Parker Bowers, 18, was traveling in the bike lane on an e-bike, with his lights on, when he was hit by a car and knocked into the middle of the street at Northeast Ninth Street and Penn Avenue..
Bowers said his head hit the ground after he was struck by the car, and his helmet cracked all the way through. He was taken to the St. Charles Bend emergency room for treatment of a broken toe, road rash and a possible concussion, a family member said.
Bowers' mother, Kristen Holton, said her son described the car as a white or silver new sedan, and said the suspected driver's name is Michael.

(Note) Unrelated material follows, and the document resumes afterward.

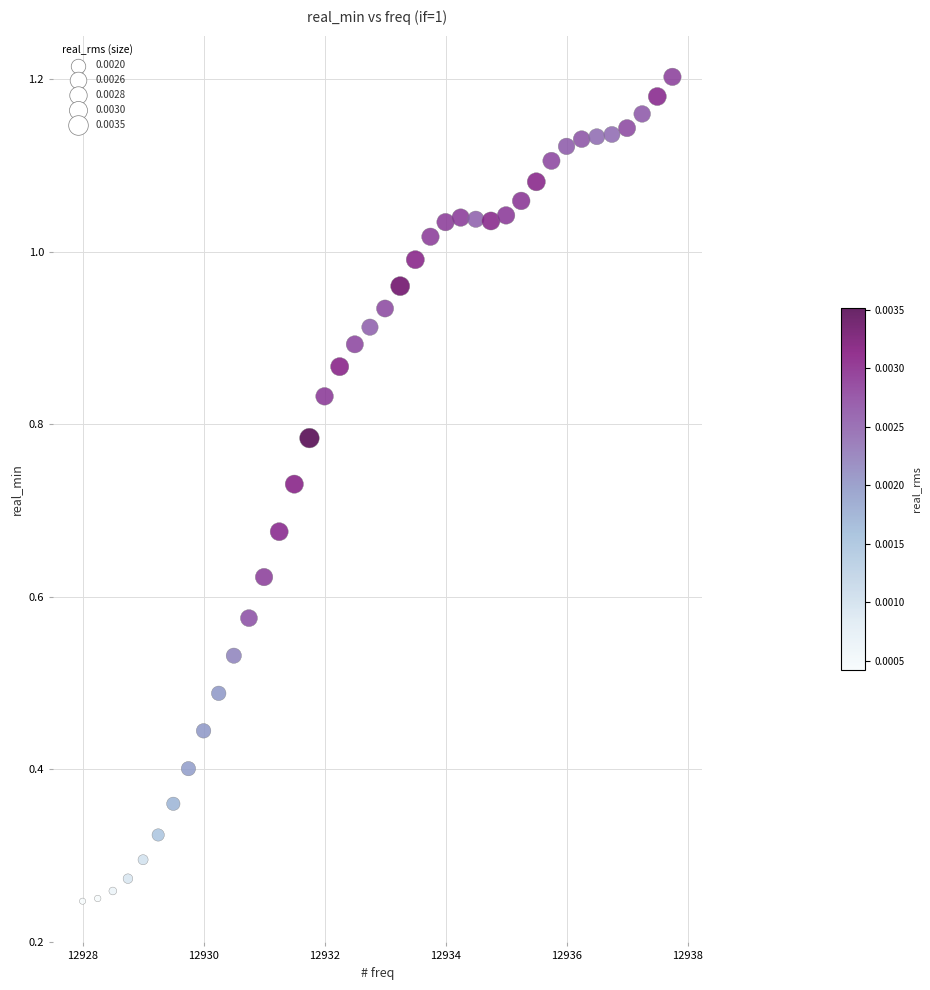

How many data points are displayed?

40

Holton said the driver did stop after the collision, but told her son he did not want to call police, after being asked several times. She said Michael told her son, "I don't think we need to do that -- you seem fine." The driver provided a phone number he claimed he could be reached at, but police said the number actually belonged to an elderly woman named Wendy. Michael also did not provide any insurance information.
"Someone could have been killed by lack of not paying attention," Holton said. "My son was in the correct bike lane, he was going the correct way -- obeying the law, with lights on and helmet -- and he was hit. It could have been worse. It's a scary call to have, as a mom."
Both the e-bike and the car were damaged, A report was filed with police, who are in the process of issuing a subpoena for the traffic camera footage at Ninth and Penn.
Lt. Juli McConkey said the incident is being treated as a hit-and-run, despite the driver stopping, due to the lack of information provided.
“Hopefully, we can get more information from the camera system, as well as anyone who is watching the news can hopefully report if they have seen a vehicle in the area," McConkey said. "Or maybe they were a witness to the incident that happened, and they can give a better description of the vehicle and a license plate."
Holton said it's the second time her son has been hit by a car, almost a year to the day after the first.
"There is no reason that you can't wait an extra second to make sure," if involved in such a crash, Holton said. "We can't be in that big of a rush in our lives, where we put someone else at risk because we need to get someplace. It's not worth a life."